**WHAT IS BEING ASKED:** Return the part of the coral bleaching tutorial below, word for word, from "Coral reefs are" to "insights from above.".

**SUPPLIED PASSAGE:**
━━━━━━━━━━━━━━━━━━━━
Coral reefs are among the most sensitive ecosystems to climate change. In this tutorial, you’ll explore drone data from Lizard Island, captured before and after the 2024 mass coral bleaching event. You’ll use GeoNadir’s AI and vector tools to measure bleaching extent, coral mortality, and early signs of recovery. This activity demonstrates how remote sensing and AI can transform reef monitoring, replacing hours of underwater survey work with rapid, scalable insights from above.
This activity is based on the following open access research article
Getting started
1. Navigate to https://data.geonadir.com/myprojects
Note that your project interface will look different to this one!
2. Click "New project"
3. Click "Untitled" and change the project name to "Coral bleaching example [[Enter]]"
Adding data
4. Click the icon to add data.
5. Click "Search existing drone data"
6. Click the "Search" field and type "Lizard [[Enter]]"
7. Click "autel_lizard_northPoint_20240604_1345_20_8580"
When you hover over the name of a dataset, you will see the full name. Make sure that you pick the correct dataset. The name indicates that it was captured on 4 Jun 2024 at 1.45pm and at 20m altitude. The capture date is also listed to the top right of the card.
━━━━━━━━━━━━━━━━━━━━
**RECORD SET:**
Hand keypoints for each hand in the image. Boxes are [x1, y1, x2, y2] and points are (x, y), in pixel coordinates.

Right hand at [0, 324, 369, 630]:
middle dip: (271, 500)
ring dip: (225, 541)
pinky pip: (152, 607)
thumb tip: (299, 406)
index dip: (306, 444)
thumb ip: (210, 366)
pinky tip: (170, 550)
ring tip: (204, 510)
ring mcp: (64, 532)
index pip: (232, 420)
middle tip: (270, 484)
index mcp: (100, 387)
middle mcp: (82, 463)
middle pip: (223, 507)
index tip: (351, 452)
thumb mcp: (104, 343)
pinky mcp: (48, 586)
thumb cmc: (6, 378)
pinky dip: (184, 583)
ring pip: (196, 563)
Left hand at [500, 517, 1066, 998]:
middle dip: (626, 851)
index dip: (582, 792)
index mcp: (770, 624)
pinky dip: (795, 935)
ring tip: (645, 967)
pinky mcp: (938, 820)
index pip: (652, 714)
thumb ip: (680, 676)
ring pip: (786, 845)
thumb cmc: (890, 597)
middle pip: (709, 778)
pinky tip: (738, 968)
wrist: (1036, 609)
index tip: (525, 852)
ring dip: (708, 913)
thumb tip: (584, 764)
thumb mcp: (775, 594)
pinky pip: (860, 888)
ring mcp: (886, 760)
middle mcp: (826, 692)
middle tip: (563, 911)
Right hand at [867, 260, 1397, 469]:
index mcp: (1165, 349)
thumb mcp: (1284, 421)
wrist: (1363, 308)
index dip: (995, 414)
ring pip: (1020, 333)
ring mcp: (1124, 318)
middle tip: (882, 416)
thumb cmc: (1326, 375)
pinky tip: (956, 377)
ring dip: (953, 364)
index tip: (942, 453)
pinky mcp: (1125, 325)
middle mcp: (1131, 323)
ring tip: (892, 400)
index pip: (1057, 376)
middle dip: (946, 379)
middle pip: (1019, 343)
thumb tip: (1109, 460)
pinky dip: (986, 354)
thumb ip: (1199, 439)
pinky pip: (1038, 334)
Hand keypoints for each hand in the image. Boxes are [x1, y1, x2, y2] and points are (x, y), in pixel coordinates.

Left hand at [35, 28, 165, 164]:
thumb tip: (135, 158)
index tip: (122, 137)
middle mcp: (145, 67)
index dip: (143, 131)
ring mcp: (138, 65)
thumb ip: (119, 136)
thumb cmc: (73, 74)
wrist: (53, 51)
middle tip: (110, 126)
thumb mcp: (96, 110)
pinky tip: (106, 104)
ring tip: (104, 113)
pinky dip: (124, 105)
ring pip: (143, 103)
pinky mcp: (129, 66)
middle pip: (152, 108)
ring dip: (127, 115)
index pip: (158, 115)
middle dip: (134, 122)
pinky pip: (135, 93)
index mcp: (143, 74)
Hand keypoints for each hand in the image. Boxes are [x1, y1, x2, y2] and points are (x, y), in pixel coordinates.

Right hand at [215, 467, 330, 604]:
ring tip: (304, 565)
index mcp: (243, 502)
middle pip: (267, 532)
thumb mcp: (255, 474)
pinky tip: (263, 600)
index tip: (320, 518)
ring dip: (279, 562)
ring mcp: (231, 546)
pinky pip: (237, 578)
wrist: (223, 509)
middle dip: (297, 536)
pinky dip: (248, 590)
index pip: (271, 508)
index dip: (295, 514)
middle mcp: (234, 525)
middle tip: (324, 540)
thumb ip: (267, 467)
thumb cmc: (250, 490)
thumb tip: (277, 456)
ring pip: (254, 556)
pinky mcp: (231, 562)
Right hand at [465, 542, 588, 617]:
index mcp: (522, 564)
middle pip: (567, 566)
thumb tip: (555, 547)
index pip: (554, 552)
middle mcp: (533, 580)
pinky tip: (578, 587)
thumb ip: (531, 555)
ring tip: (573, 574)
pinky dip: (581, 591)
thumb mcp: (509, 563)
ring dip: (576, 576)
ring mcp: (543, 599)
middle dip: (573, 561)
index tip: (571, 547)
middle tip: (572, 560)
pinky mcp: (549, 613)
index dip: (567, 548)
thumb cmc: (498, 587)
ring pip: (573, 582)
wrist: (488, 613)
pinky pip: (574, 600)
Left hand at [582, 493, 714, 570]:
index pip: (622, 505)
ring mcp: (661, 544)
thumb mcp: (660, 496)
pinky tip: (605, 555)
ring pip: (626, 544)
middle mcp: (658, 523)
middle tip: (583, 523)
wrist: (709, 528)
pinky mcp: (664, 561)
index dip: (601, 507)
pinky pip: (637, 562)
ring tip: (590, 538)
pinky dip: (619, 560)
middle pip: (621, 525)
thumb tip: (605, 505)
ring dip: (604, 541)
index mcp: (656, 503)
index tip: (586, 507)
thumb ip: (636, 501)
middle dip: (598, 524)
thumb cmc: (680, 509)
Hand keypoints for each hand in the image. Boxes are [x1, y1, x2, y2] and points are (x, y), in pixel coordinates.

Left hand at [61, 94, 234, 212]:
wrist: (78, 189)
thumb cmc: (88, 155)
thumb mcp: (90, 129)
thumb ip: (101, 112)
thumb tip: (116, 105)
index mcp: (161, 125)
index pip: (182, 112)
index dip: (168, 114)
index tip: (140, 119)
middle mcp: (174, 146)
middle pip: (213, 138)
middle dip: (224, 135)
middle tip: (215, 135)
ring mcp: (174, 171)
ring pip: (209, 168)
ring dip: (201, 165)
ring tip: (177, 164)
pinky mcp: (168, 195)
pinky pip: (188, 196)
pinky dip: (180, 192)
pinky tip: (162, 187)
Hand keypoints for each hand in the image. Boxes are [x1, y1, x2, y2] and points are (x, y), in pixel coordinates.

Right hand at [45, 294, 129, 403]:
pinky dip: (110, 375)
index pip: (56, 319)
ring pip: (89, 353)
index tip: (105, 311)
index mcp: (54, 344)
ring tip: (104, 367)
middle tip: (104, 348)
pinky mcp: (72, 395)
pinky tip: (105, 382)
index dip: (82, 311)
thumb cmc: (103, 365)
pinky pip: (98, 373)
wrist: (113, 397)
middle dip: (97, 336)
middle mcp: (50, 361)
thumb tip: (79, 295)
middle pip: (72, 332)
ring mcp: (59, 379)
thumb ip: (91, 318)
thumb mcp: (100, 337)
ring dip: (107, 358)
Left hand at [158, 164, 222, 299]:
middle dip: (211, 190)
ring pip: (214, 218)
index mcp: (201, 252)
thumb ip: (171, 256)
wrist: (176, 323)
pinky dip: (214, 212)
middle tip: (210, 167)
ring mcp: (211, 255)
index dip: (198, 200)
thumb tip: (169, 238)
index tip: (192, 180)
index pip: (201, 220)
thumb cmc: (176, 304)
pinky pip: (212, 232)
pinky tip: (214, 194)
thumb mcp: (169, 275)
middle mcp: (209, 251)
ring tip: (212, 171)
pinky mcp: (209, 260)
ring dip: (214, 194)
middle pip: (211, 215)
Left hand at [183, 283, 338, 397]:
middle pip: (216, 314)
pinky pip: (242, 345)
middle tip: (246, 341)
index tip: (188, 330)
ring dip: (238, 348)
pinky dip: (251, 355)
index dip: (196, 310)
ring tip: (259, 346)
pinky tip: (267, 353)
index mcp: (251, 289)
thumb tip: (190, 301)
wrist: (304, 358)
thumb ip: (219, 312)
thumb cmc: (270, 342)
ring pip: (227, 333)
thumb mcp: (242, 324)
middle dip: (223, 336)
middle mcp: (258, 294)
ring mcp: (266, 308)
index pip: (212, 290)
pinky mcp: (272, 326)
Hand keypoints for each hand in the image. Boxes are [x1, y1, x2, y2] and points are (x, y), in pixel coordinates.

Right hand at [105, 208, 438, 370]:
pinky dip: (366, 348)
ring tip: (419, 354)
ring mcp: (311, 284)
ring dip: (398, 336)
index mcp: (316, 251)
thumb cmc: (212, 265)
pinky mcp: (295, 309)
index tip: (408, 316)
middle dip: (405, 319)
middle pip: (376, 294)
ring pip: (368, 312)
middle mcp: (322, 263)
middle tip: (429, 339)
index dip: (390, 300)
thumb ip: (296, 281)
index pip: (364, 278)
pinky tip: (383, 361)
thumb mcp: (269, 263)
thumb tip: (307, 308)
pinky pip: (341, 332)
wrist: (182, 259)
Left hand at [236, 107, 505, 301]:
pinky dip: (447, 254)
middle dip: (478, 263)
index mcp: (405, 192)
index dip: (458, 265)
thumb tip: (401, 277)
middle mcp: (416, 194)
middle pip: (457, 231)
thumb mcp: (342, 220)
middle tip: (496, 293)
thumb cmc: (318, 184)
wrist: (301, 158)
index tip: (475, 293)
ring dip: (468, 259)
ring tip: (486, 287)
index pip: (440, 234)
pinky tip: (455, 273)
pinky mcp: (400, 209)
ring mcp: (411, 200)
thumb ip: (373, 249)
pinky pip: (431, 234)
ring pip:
━━━━━━━━━━━━━━━━━━━━
**OUTPUT:**
Coral reefs are among the most sensitive ecosystems to climate change. In this tutorial, you’ll explore drone data from Lizard Island, captured before and after the 2024 mass coral bleaching event. You’ll use GeoNadir’s AI and vector tools to measure bleaching extent, coral mortality, and early signs of recovery. This activity demonstrates how remote sensing and AI can transform reef monitoring, replacing hours of underwater survey work with rapid, scalable insights from above.